Ses grands films, Todd Haynes les a réalisés dans le genre mélodramatique (Loin du Paradis en 2002 ou Carol, son chef d’œuvre, en 2015). On ne l’attendait pas, à priori, dans un registre très différent, celui du film-dossier, mais, sans atteindre des sommets, il s’en tire avec un indéniable savoir-faire. Certes, comme dans la plupart des films de ce type, on peut déplorer quelques longueurs et quelques redondances, mais on reste suffisamment captivé et l’on se sent suffisamment interpellé pour ne jamais risquer de perdre le fil de l’histoire.
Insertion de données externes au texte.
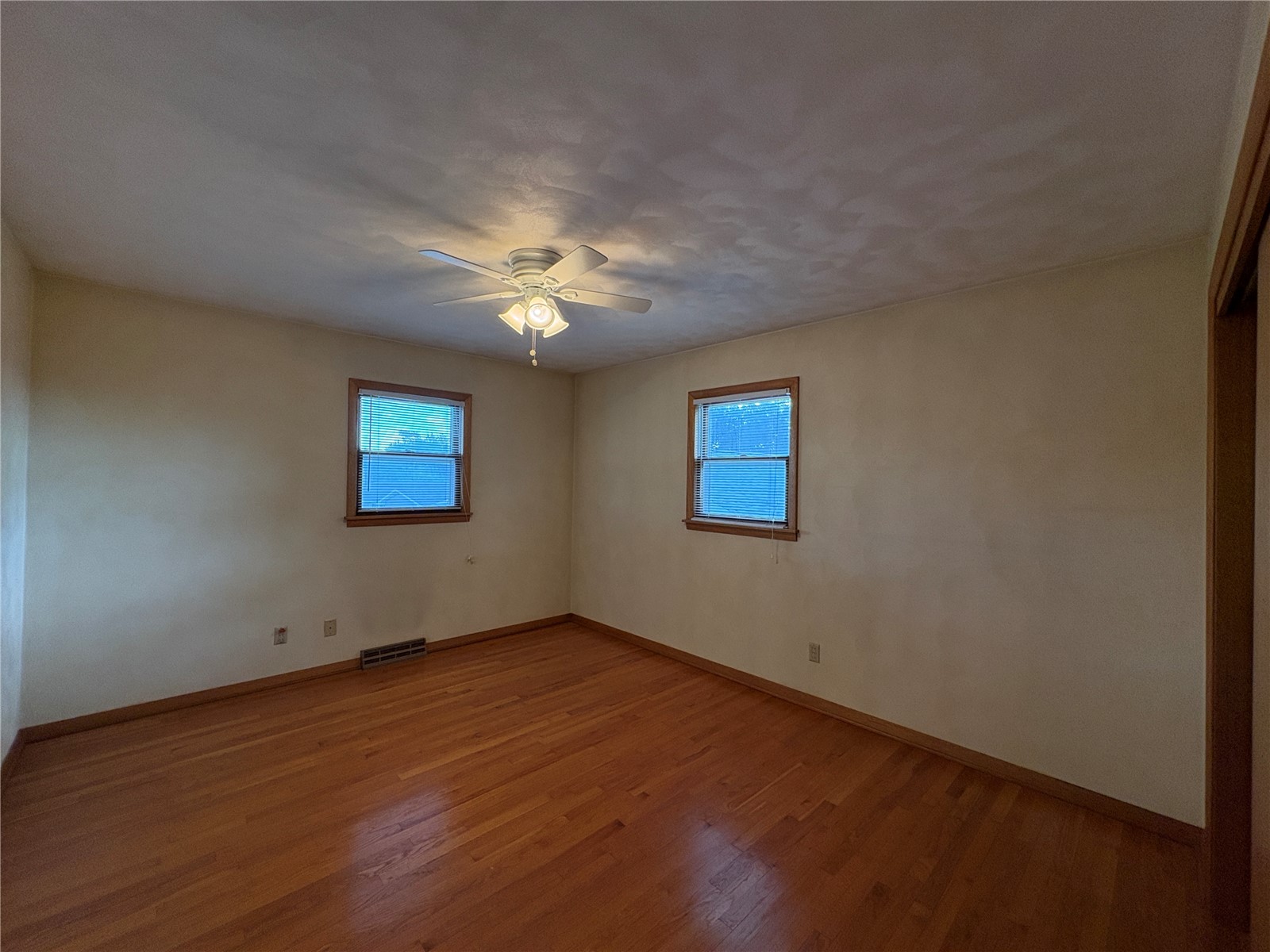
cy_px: 476
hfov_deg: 102.1
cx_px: 635
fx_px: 514
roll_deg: -1.1
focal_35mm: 14
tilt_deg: +0.6
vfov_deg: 85.7
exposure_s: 1/120
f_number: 2.2
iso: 320
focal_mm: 2.22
Il faut dire que ce film met en évidence un scandale planétaire car, sans possiblement en être conscients, nous sommes tous contaminés, empoisonnés à plus ou moins haute dose par un produit qui sert, entre autres, à fabriquer le téflon. Or qui ne s’est jamais servi d’une poêle composée, au moins en partie, de cette matière ? Une matière hautement toxique fabriquée à grande échelle par les industries DuPont qui, tout en étant averti de la nocivité de leur produit, n’en continuent pas moins de le mettre sur le marché.
Cette infamie méritait bien un film, d’ailleurs basé sur des faits réels se déroulant du côté de Pakersburg en Virginie-Occidentale, une région que Todd Haynes montre comme figée dans de pâles couleurs d’hiver. Là se trouve un fermier qui assiste, impuissant, à l’hécatombe de toutes ses vaches. L’une après l’autre, elles deviennent comme folles, au point qu’il est obligé de les abattre. Il en a perdu 190. Or sa ferme se trouve non loin des usines DuPont et à proximité d’une décharge où les industriels enfouissent des déchets toxiques. Toute la région de Pakersburg en est affectée, l’eau des robinets étant elle-même contaminée.
Par un concours de circonstances, le fermier en question, débouté par tous les avocats de sa région, tant ils craignent de s’en prendre à un géant de l’industrie, adresse sa requête à Robert Bilott (Mark Ruffalo), pourtant très mal placé, puisqu’il fait partie d’un cabinet d’avocats spécialisé dans la défense des industries chimiques. C’est pourtant cet homme, dont le rôle a été confié par le réalisateur à l’acteur idéal, qui se laisse toucher par la détresse du fermier au point de se résoudre à le défendre.
Il s’engage alors dans une procédure au long cours, parsemée de divers rebondissements, une procédure harassante, qui n’est pas sans conséquences ni sur sa santé ni sur l’harmonie de sa vie de famille. Il faut être doté d’une volonté de fer, d’un acharnement peu ordinaire, pour tenir bon pendant des années, persévérer, envers et contre tout, à mener la lutte du frêle David contre le géant Goliath. Il faut le voir, cet avocat, épluchant des masses de dossiers remplissant des dizaines de cartons, comme un insecte s’attaquant à une montagne ! Ne serait-ce qu’à cause du portrait de cet homme allant jusqu’au bout de sa quête de vérité et de justice et mettant à jour tout un système économique et politique corrompu, ce film mérite sans nul doute qu’on fasse son éloge.